── Supplied data ──

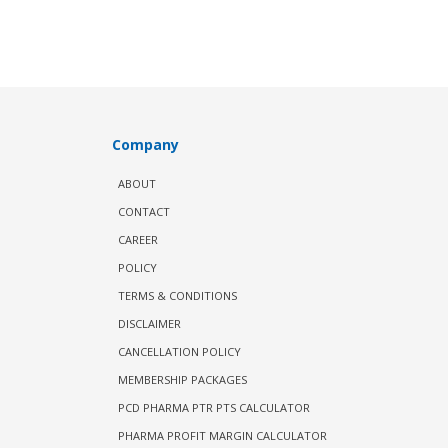
Company
ABOUT
CONTACT
CAREER
POLICY
TERMS & CONDITIONS
DISCLAIMER
CANCELLATION POLICY
MEMBERSHIP PACKAGES
PCD PHARMA PTR PTS CALCULATOR
PHARMA PROFIT MARGIN CALCULATOR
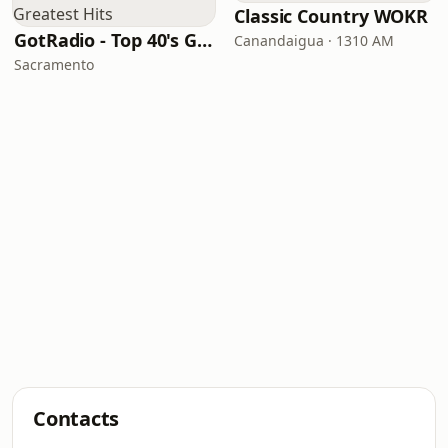
Classic Country WOKR
GotRadio - Top 40's Greatest Hits
Canandaigua · 1310 AM
Sacramento
Contacts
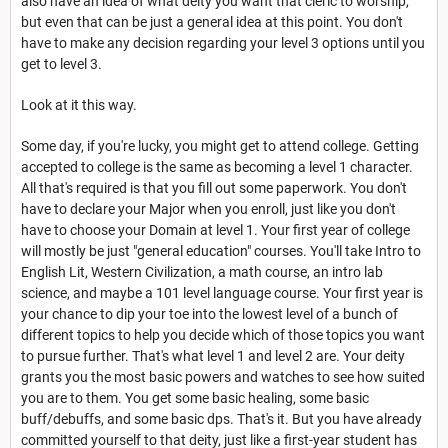
also have an idea of what deity you want that cleric to worship,
but even that can be just a general idea at this point. You don't
have to make any decision regarding your level 3 options until you
get to level 3.
Look at it this way.
Some day, if you're lucky, you might get to attend college. Getting
accepted to college is the same as becoming a level 1 character.
All that's required is that you fill out some paperwork. You don't
have to declare your Major when you enroll, just like you don't
have to choose your Domain at level 1. Your first year of college
will mostly be just "general education" courses. You'll take Intro to
English Lit, Western Civilization, a math course, an intro lab
science, and maybe a 101 level language course. Your first year is
your chance to dip your toe into the lowest level of a bunch of
different topics to help you decide which of those topics you want
to pursue further. That's what level 1 and level 2 are. Your deity
grants you the most basic powers and watches to see how suited
you are to them. You get some basic healing, some basic
buff/debuffs, and some basic dps. That's it. But you have already
committed yourself to that deity, just like a first-year student has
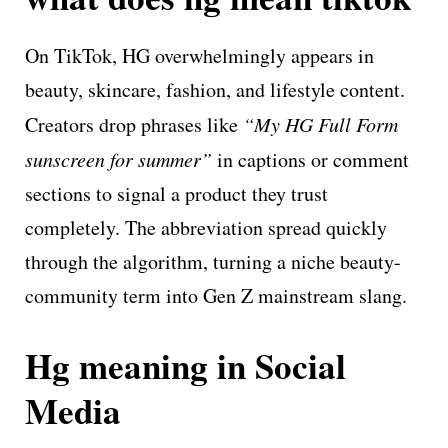
On TikTok, HG overwhelmingly appears in
beauty, skincare, fashion, and lifestyle content.
Creators drop phrases like
“My HG Full Form
sunscreen for summer”
in captions or comment
sections to signal a product they trust
completely. The abbreviation spread quickly
through the algorithm, turning a niche beauty-
community term into Gen Z mainstream slang.
Hg meaning in Social
Media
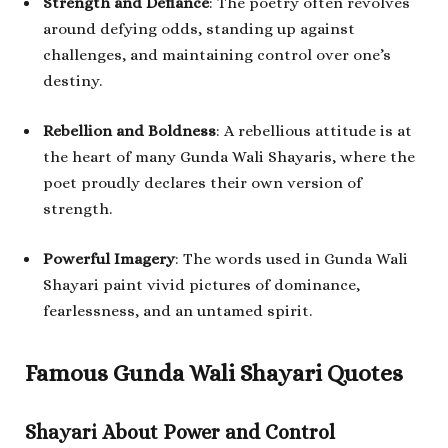
Strength and Defiance
: The poetry often revolves
around defying odds, standing up against
challenges, and maintaining control over one’s
destiny.
Rebellion and Boldness
: A rebellious attitude is at
the heart of many Gunda Wali Shayaris, where the
poet proudly declares their own version of
strength.
Powerful Imagery
: The words used in Gunda Wali
Shayari paint vivid pictures of dominance,
fearlessness, and an untamed spirit.
Famous Gunda Wali Shayari Quotes
Shayari About Power and Control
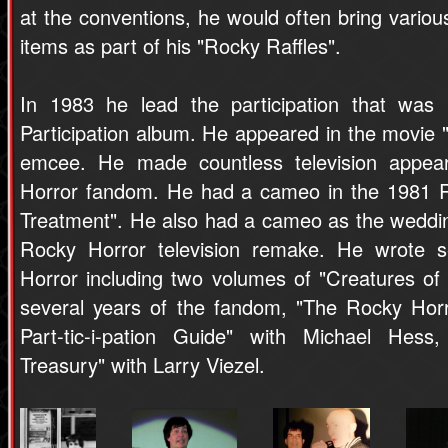
at the conventions, he would often bring vario
items as part of his "Rocky Raffles".
In 1983 he lead the participation that was
Participation album. He appeared in the movie
emcee. He made countless television appea
Horror fandom. He had a cameo in the 1981 R
Treatment". He also had a cameo as the weddi
Rocky Horror television remake. He wrote 
Horror including two volumes of "Creatures of 
several years of the fandom, "The Rocky Hor
Part-tic-i-pation Guide" with Michael Hes
Treasury" with Larry Viezel.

───

» Task to complete
Retype all the rows above with the same words, line breaks and punctuation, but leave out the picture markers.

» Answer below
Company
ABOUT
CONTACT
CAREER
POLICY
TERMS & CONDITIONS
DISCLAIMER
CANCELLATION POLICY
MEMBERSHIP PACKAGES
PCD PHARMA PTR PTS CALCULATOR
PHARMA PROFIT MARGIN CALCULATOR
Classic Country WOKR
GotRadio - Top 40's Greatest Hits
Canandaigua · 1310 AM
Sacramento
Contacts
also have an idea of what deity you want that cleric to worship,
but even that can be just a general idea at this point. You don't
have to make any decision regarding your level 3 options until you
get to level 3.
Look at it this way.
Some day, if you're lucky, you might get to attend college. Getting
accepted to college is the same as becoming a level 1 character.
All that's required is that you fill out some paperwork. You don't
have to declare your Major when you enroll, just like you don't
have to choose your Domain at level 1. Your first year of college
will mostly be just "general education" courses. You'll take Intro to
English Lit, Western Civilization, a math course, an intro lab
science, and maybe a 101 level language course. Your first year is
your chance to dip your toe into the lowest level of a bunch of
different topics to help you decide which of those topics you want
to pursue further. That's what level 1 and level 2 are. Your deity
grants you the most basic powers and watches to see how suited
you are to them. You get some basic healing, some basic
buff/debuffs, and some basic dps. That's it. But you have already
committed yourself to that deity, just like a first-year student has
On TikTok, HG overwhelmingly appears in
beauty, skincare, fashion, and lifestyle content.
Creators drop phrases like
“My HG Full Form
sunscreen for summer”
in captions or comment
sections to signal a product they trust
completely. The abbreviation spread quickly
through the algorithm, turning a niche beauty-
community term into Gen Z mainstream slang.
Hg meaning in Social
Media
Strength and Defiance
: The poetry often revolves
around defying odds, standing up against
challenges, and maintaining control over one’s
destiny.
Rebellion and Boldness
: A rebellious attitude is at
the heart of many Gunda Wali Shayaris, where the
poet proudly declares their own version of
strength.
Powerful Imagery
: The words used in Gunda Wali
Shayari paint vivid pictures of dominance,
fearlessness, and an untamed spirit.
Famous Gunda Wali Shayari Quotes
Shayari About Power and Control
at the conventions, he would often bring vario
items as part of his "Rocky Raffles".
In 1983 he lead the participation that was
Participation album. He appeared in the movie
emcee. He made countless television appea
Horror fandom. He had a cameo in the 1981 R
Treatment". He also had a cameo as the weddi
Rocky Horror television remake. He wrote 
Horror including two volumes of "Creatures of 
several years of the fandom, "The Rocky Hor
Part-tic-i-pation Guide" with Michael Hes
Treasury" with Larry Viezel.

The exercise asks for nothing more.